## GIVEN RECORDS
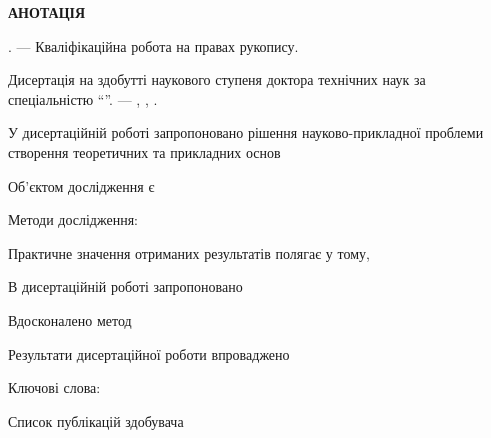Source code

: \clearpage

{}

\begin{center}
\textbf{АНОТАЦІЯ}
\end{center}

\medskip

\textit{\dissauthorUa} \booknameUa.
--- Кваліфікаційна робота на правах рукопису.

Дисертація на здобутті наукового ступеня доктора технічних наук за спеціальністю
\dissSpecId ``\dissSpecUa''. --- \institutionUa, \belongUa, \bookyear.

У дисертаційній роботі запропоновано рішення науково-прикладної проблеми
створення теоретичних та прикладних основ

Об'єктом дослідження є 

Методи дослідження:

Практичне значення отриманих результатів полягає у тому,

В дисертаційній роботі запропоновано

Вдосконалено метод


Результати дисертаційної роботи впроваджено

Ключові слова:

\medskip

\begin{center}
Список публікацій здобувача
\end{center}






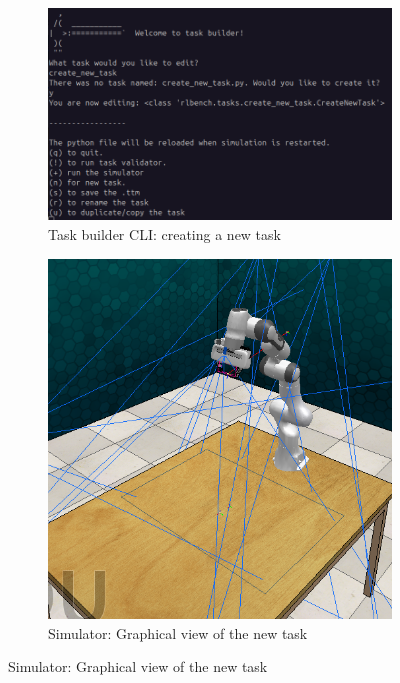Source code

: \begin{figure}[htbp]
  \begin{subfigure}{0.48\linewidth}
    \centering
    \includegraphics[width=\linewidth]{assets/early-work/task-builder-cli-1.png}      \caption{Task builder CLI: creating a new task}
  \end{subfigure}%
  \hfill
  \begin{subfigure}{0.48\textwidth}
    \centering
    \includegraphics[width=\linewidth]{assets/early-work/task-builder-scene.png}
    \caption{Simulator: Graphical view of the new task}
  \end{subfigure}%
  

\end{figure}
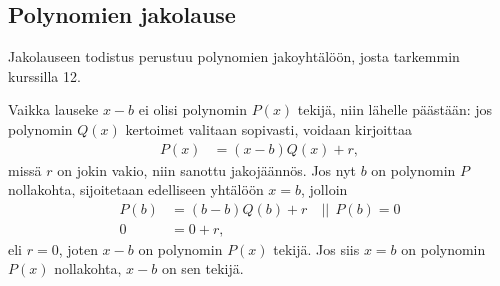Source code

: \subsection*{Polynomien jakolause}
\label{tod:poljako}

%
% 

Jakolauseen todistus perustuu polynomien jakoyhtälöön, josta tarkemmin kurssilla 12.

\begin{todistus}
Vaikka lauseke $x-b$ ei olisi polynomin $P(x)$ tekijä, niin lähelle päästään: jos polynomin $Q(x)$ kertoimet valitaan sopivasti, voidaan kirjoittaa
\begin{align*}
P(x)&=(x-b)Q(x)+r,
\end{align*}
missä $r$ on jokin vakio, niin sanottu jakojäännös. Jos nyt $b$ on polynomin $P$ nollakohta, sijoitetaan edelliseen yhtälöön $x=b$, jolloin
\begin{align*}
P(b)&=(b-b)Q(b)+r \quad || \ \ P(b)=0 \\
0&=0+r,
\end{align*}
eli $r=0$, joten $x-b$ on polynomin $P(x)$ tekijä. Jos siis $x=b$ on polynomin $P(x)$ nollakohta, $x-b$ on sen tekijä.
\end{todistus}
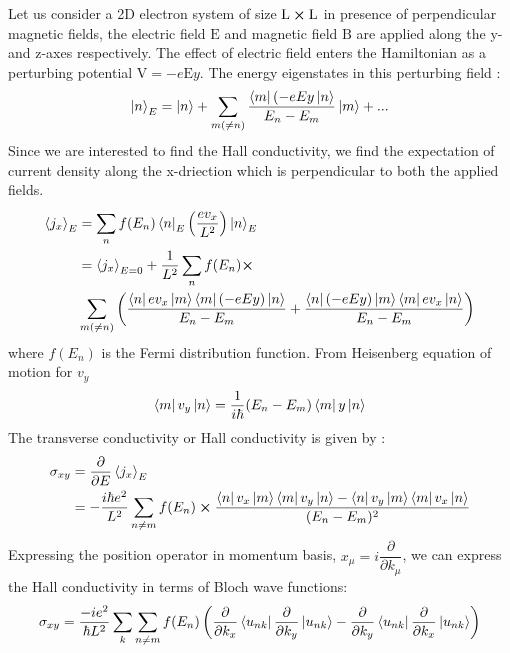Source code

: Let us consider a 2D electron system of size $ \mathrm{L} \cross \mathrm{L} $ in presence of perpendicular magnetic fields, the electric field $ \mathrm{E}$ and magnetic field $\mathrm{B}$ are applied along the y- and z-axes respectively. The effect of electric field enters the Hamiltonian as a perturbing potential $\mathrm{V} = -e\mathrm{E}y $. The energy eigenstates in this perturbing field :
\begin{equation}
    \ket{n}_{E} = \ket{n} + \sum^{}_{m(\neq n)}\frac{\bra{m}(-eEy\ket{n}}{E_n - E_m}\ket{m} + ...
\end{equation}
Since we are interested to find the Hall conductivity, we find the expectation of current density along the x-driection which is perpendicular to both the applied fields.
\begin{equation}
\begin{split}
    \expval{j_x}_E &= \sum^{}_{n}f(E_n)\bra{n}_E\left( \frac{ev_x}{L^2} \right)\ket{n}_E\\
    &= \expval{j_x}_{E=0} + \frac{1}{L^2}\sum^{}_{n}f(E_n) \cross\\
    & \sum^{}_{m(\neq n)} \left( \frac{\bra{n}ev_x\ket{m}\bra{m}(-eEy)\ket{n}}{E_n - E_m} + \frac{\bra{n}(-eEy)\ket{m}\bra{m}ev_x\ket{n}}{E_n - E_m} \right)
\end{split}
\end{equation}
where $ f(E_n) $ is the Fermi distribution function. From Heisenberg equation of motion for $v_y$
\begin{equation}
    \bra{m}v_y\ket{n} = \frac{1}{i\hbar}(E_n - E_m)\bra{m}y\ket{n}
\end{equation}
The transverse conductivity or Hall conductivity is given by :
\begin{equation}
    \begin{split}
        \sigma _{xy} &= \dfrac{\partial}{\partial E} \expval{j_x}_E\\
        &= -\frac{i\hbar e^2}{L^2}\sum^{}_{n\neq m}f(E_n)\cross \frac{\bra{n}v_x\ket{m}\bra{m}v_y\ket{n} - \bra{n}v_y\ket{m}\bra{m}v_x\ket{n}}{(E_n - E_m)^2}
    \end{split}
\end{equation}
Expressing the position operator in momentum basis, $ x_{\mu} = i\dfrac{\partial}{\partial k_{\mu}} $, we can express the Hall conductivity in terms of Bloch wave functions:
\begin{equation}
    \sigma _{xy} = \frac{-ie^2}{\hbar L^2}\sum^{}_{k}\sum^{}_{n \neq m} f(E_n)\left( \dfrac{\partial}{\partial k_x}\bra{u_{nk}}\dfrac{\partial}{\partial k_y}\ket{u_{nk}} - \dfrac{\partial}{\partial k_y}\bra{u_{nk}}\dfrac{\partial}{\partial k_x}\ket{u_{nk}} \right)
\end{equation}
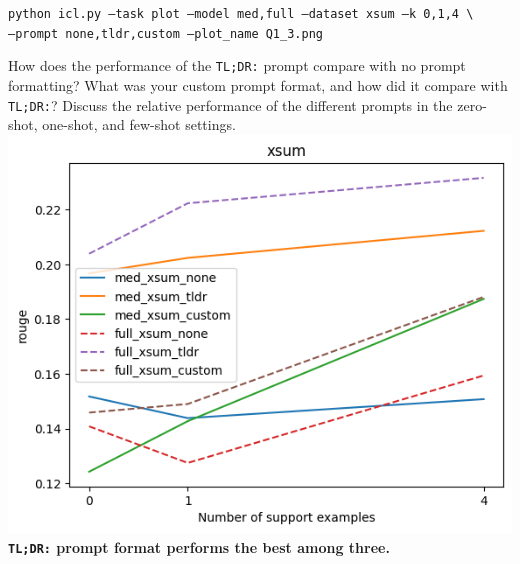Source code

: \documentclass[12pt]{article}
\begin{document}
\begin{enumerate}
        \texttt{\small python icl.py --task plot --model med,full --dataset xsum --k 0,1,4 \textbackslash \\
        \phantom{asdf}--prompt none,tldr,custom --plot\_name Q1\_3.png}

        How does the performance of the \texttt{TL;DR:} prompt compare with no prompt formatting? What was your custom prompt format, and how did it compare with \texttt{TL;DR:}? Discuss the relative performance of the different prompts in the zero-shot, one-shot, and few-shot settings.\\
        \includegraphics[width=\linewidth]{hw3_starter_code/starter_code/Q1_3.png}
        \textbf{\color{red}\texttt{TL;DR:} prompt format performs the best among three.}

    \end{enumerate}
\end{document}
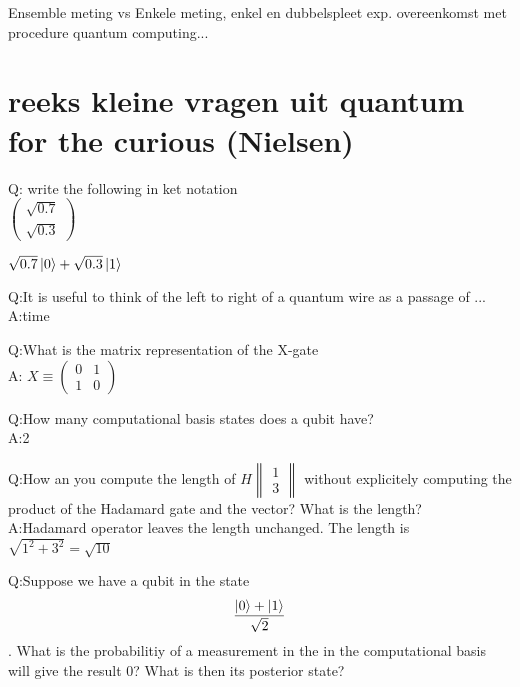 \documentclass[a4paper, addpoints, 12pt
    , noanswers    %
    ]{exam}
\begin{document}
\begin{questions}

\question[]
Ensemble meting vs Enkele meting, enkel en dubbelspleet exp. overeenkomst met procedure quantum computing...

\section*{reeks kleine vragen uit quantum for the curious (Nielsen)}
Q: write the following in ket notation\\
$\begin{pmatrix}
\sqrt{0.7}\\
\sqrt{0.3}
\end{pmatrix}
$

$\sqrt{0.7} \ket{0}+\sqrt{0.3}\ket{1}$


Q:It is useful to think of the left to right of a quantum wire as a passage of ...
\\
A:time

Q:What is the matrix representation of the X-gate\\
A:
$X \equiv \begin{pmatrix}
0&1\\
1&0
\end{pmatrix}
$

Q:How many computational basis states does a qubit have?\\
A:2

Q:How an you compute the length of
$H\begin{Vmatrix}
1\\
3
\end{Vmatrix}
$
without explicitely computing the product of the Hadamard gate and the vector?
What is the length?\\

A:Hadamard operator leaves the length unchanged. The length is $\sqrt{1^2+3^2}=\sqrt{10}$

Q:Suppose we have a qubit in the state
$$\frac{\ket{0}+\ket{1}}{\sqrt{2}}$$. What is the probabilitiy of a measurement in the in the computational basis will give the result 0? What is then its posterior state? 


\end{questions}
\end{document}
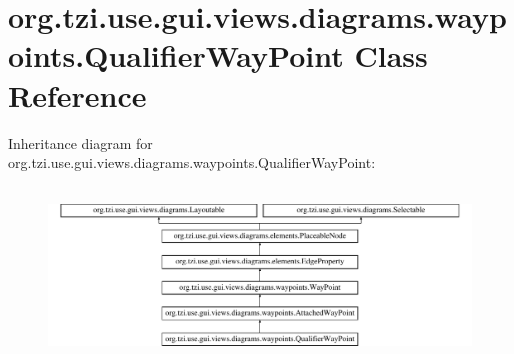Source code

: \hypertarget{classorg_1_1tzi_1_1use_1_1gui_1_1views_1_1diagrams_1_1waypoints_1_1_qualifier_way_point}{\section{org.\-tzi.\-use.\-gui.\-views.\-diagrams.\-waypoints.\-Qualifier\-Way\-Point Class Reference}
\label{classorg_1_1tzi_1_1use_1_1gui_1_1views_1_1diagrams_1_1waypoints_1_1_qualifier_way_point}
}
Inheritance diagram for org.\-tzi.\-use.\-gui.\-views.\-diagrams.\-waypoints.\-Qualifier\-Way\-Point\-:\begin{figure}[H]
\begin{center}
\leavevmode
\includegraphics[height=4.692738cm]{classorg_1_1tzi_1_1use_1_1gui_1_1views_1_1diagrams_1_1waypoints_1_1_qualifier_way_point}
\end{center}
\end{figure}
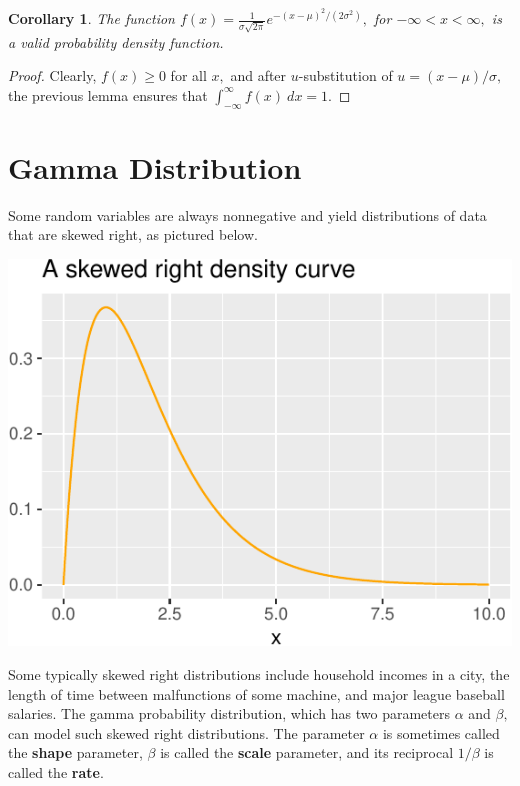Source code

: \documentclass[
]{book}
\newtheorem{corollary}{Corollary}[chapter]
\theoremstyle{definition}
\theoremstyle{definition}
\theoremstyle{definition}
\theoremstyle{definition}
\theoremstyle{remark}
\begin{document}
\begin{corollary}
The function \(f(x) = \frac{1}{\sigma\sqrt{2\pi}}e^{-(x-\mu)^2/(2\sigma^2)},\) for \(-\infty < x <  \infty,\) is a valid probability density function.
\end{corollary}

\begin{proof}
Clearly, \(f(x) \geq 0\) for all \(x,\) and after \(u\)-substitution of \(u = (x-\mu)/\sigma,\) the previous lemma ensures that \(\int_{-\infty}^\infty f(x)~dx = 1\).
\end{proof}

\section{Gamma Distribution}\label{gamma-distribution}

Some random variables are always nonnegative and yield distributions of data that are skewed right, as pictured below.

\includegraphics{math340-notes_files/figure-latex/unnamed-chunk-20-1.pdf}

Some typically skewed right distributions include household incomes in a city, the length of time between malfunctions of some machine, and major league baseball salaries. The gamma probability distribution, which has two parameters \(\alpha\) and \(\beta,\) can model such skewed right distributions. The parameter \(\alpha\) is sometimes called the \textbf{shape} parameter, \(\beta\) is called the \textbf{scale} parameter, and its reciprocal \(1/\beta\) is called the \textbf{rate}.
\end{document}
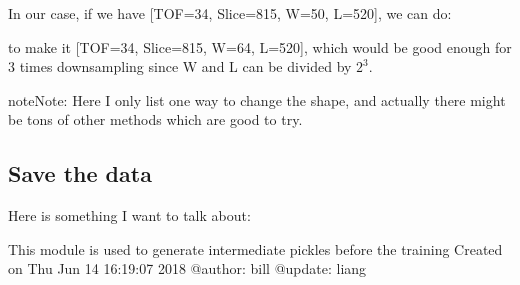 \documentclass[letterpaper,10pt,english]{sphinxmanual}
\begin{document}
In our case, if we have {[}TOF=34, Slice=815, W=50, L=520{]}, we can do:

%
\begin{sphinxVerbatim}[commandchars=\\\{\}]
           
\end{sphinxVerbatim}

to make it {[}TOF=34, Slice=815, W=64, L=520{]}, which would be good enough for 3 times downsampling since W and L can be divided by \(2^3\).

\begin{sphinxadmonition}{note}{Note:}
Here I only list one way to change the shape, and actually there might be tons of other methods which are good to try.
\end{sphinxadmonition}


\subsection{Save the data}
\label{\detokenize{usage/data:save-the-data}}
Here is something I want to talk about:

%
\begin{sphinxVerbatim}[commandchars=\\\{\}]
  

\end{sphinxVerbatim}
\label{\detokenize{usage/data:module-sino_process_tof}}
This module is used to generate intermediate pickles before the training
Created on Thu Jun 14 16:19:07 2018
@author: bill
@update: liang
\end{document}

## TASK BRIEF
Beginning at the line that has "0,1,4 \textbackslash \\" and ending at the line that has "Ensemble meting vs", restate the listing above word for word, pictures left out.

## PROBLEM SOLUTION
        \texttt{\small python icl.py --task plot --model med,full --dataset xsum --k 0,1,4 \textbackslash \\
        \phantom{asdf}--prompt none,tldr,custom --plot\_name Q1\_3.png}

        How does the performance of the \texttt{TL;DR:} prompt compare with no prompt formatting? What was your custom prompt format, and how did it compare with \texttt{TL;DR:}? Discuss the relative performance of the different prompts in the zero-shot, one-shot, and few-shot settings.\\
        \includegraphics[width=\linewidth]{hw3_starter_code/starter_code/Q1_3.png}
        \textbf{\color{red}\texttt{TL;DR:} prompt format performs the best among three.}

    \end{enumerate}
\end{document}
 \documentclass[a4paper, addpoints, 12pt
    , noanswers    %
    ]{exam}
\begin{document}
\begin{questions}

\question[]
Ensemble meting vs Enkele meting, enkel en dubbelspleet exp. overeenkomst met procedure quantum computing...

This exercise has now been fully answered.